▶ [What you need to do]: Pick out every line in the material below that contains the word "NAMES", and copy each one.

▶ [Data under study]:

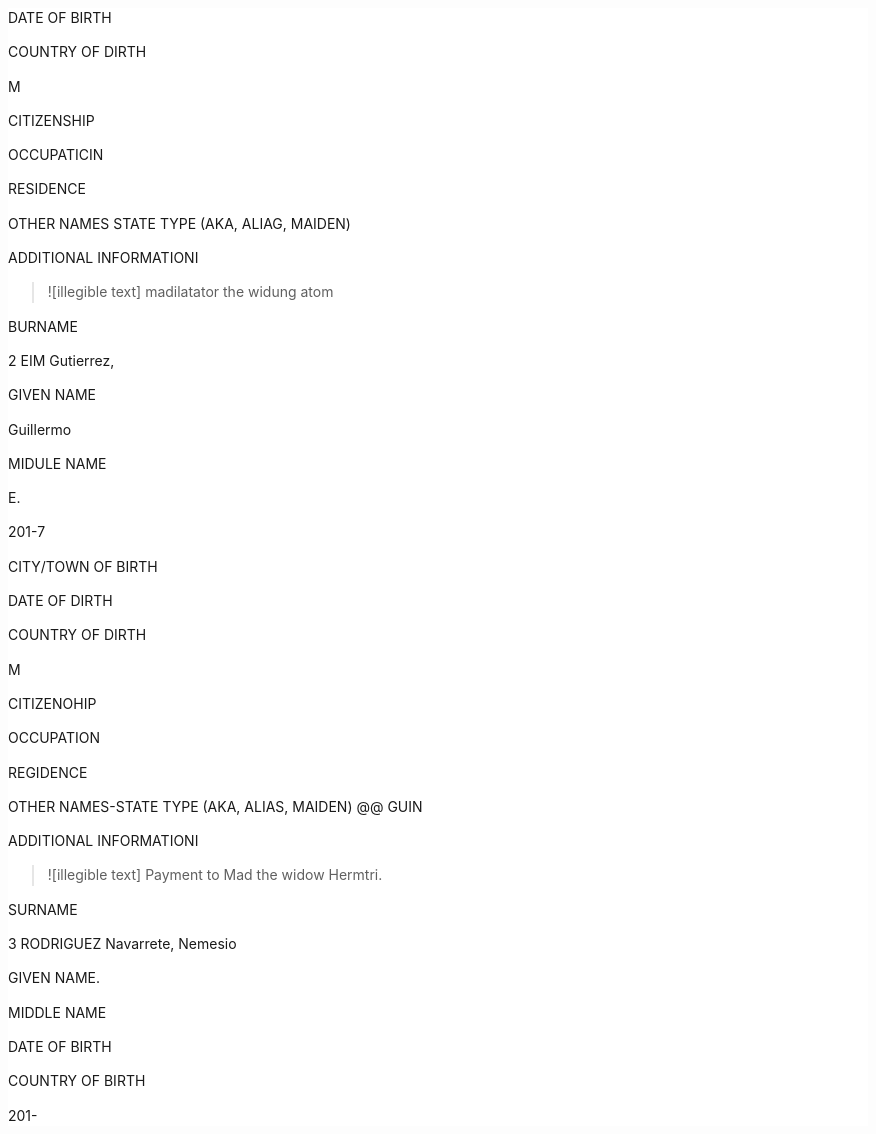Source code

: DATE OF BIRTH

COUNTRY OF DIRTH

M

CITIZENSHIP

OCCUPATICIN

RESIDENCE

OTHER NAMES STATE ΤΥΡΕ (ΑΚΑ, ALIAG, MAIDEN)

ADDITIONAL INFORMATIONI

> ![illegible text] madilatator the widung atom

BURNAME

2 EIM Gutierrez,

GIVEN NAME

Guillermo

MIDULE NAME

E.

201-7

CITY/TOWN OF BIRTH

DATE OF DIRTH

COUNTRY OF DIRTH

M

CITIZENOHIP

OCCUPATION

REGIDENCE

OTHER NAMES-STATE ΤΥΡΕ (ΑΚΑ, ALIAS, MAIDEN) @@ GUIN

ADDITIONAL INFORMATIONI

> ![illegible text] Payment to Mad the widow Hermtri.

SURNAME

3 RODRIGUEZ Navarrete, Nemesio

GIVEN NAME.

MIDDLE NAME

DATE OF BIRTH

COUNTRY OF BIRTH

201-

--

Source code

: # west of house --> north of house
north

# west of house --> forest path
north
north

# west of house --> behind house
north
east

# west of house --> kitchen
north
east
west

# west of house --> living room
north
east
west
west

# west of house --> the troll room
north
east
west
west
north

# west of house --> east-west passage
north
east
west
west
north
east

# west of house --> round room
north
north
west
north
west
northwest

--

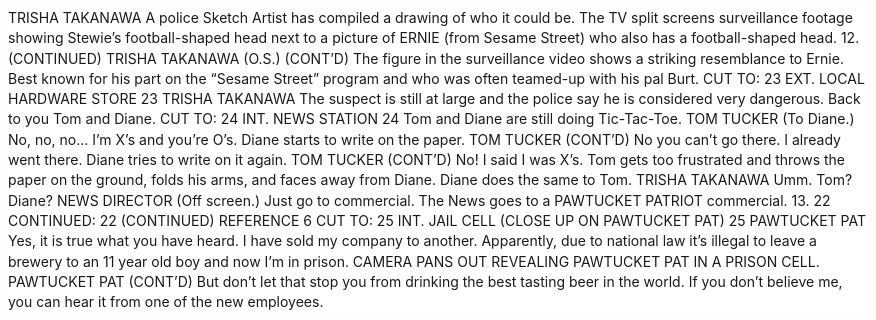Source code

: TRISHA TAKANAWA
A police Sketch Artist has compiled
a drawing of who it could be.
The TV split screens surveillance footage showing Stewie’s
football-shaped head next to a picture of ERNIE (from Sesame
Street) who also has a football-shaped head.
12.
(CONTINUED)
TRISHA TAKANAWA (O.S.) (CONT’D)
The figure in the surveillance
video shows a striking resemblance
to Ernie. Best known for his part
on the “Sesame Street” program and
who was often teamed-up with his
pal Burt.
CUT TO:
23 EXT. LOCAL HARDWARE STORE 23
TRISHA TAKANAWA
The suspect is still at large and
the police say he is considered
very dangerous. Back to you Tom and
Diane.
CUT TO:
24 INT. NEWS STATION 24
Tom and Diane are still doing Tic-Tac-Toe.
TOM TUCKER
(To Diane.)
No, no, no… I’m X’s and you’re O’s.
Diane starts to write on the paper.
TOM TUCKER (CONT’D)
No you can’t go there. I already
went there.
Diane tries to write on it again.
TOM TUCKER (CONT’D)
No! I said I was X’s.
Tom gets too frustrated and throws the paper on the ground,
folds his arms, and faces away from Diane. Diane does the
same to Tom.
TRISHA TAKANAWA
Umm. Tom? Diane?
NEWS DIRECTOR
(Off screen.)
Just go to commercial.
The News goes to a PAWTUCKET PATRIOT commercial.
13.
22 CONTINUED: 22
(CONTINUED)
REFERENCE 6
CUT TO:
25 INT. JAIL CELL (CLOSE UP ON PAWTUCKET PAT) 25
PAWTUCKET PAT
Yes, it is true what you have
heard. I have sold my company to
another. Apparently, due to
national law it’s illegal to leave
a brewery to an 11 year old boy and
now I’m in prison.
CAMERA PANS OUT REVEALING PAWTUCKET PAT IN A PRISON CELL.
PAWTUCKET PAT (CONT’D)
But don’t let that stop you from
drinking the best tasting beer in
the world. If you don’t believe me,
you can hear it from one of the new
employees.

▶ [Answer]:
OTHER NAMES STATE ΤΥΡΕ (ΑΚΑ, ALIAG, MAIDEN)
OTHER NAMES-STATE ΤΥΡΕ (ΑΚΑ, ALIAS, MAIDEN) @@ GUIN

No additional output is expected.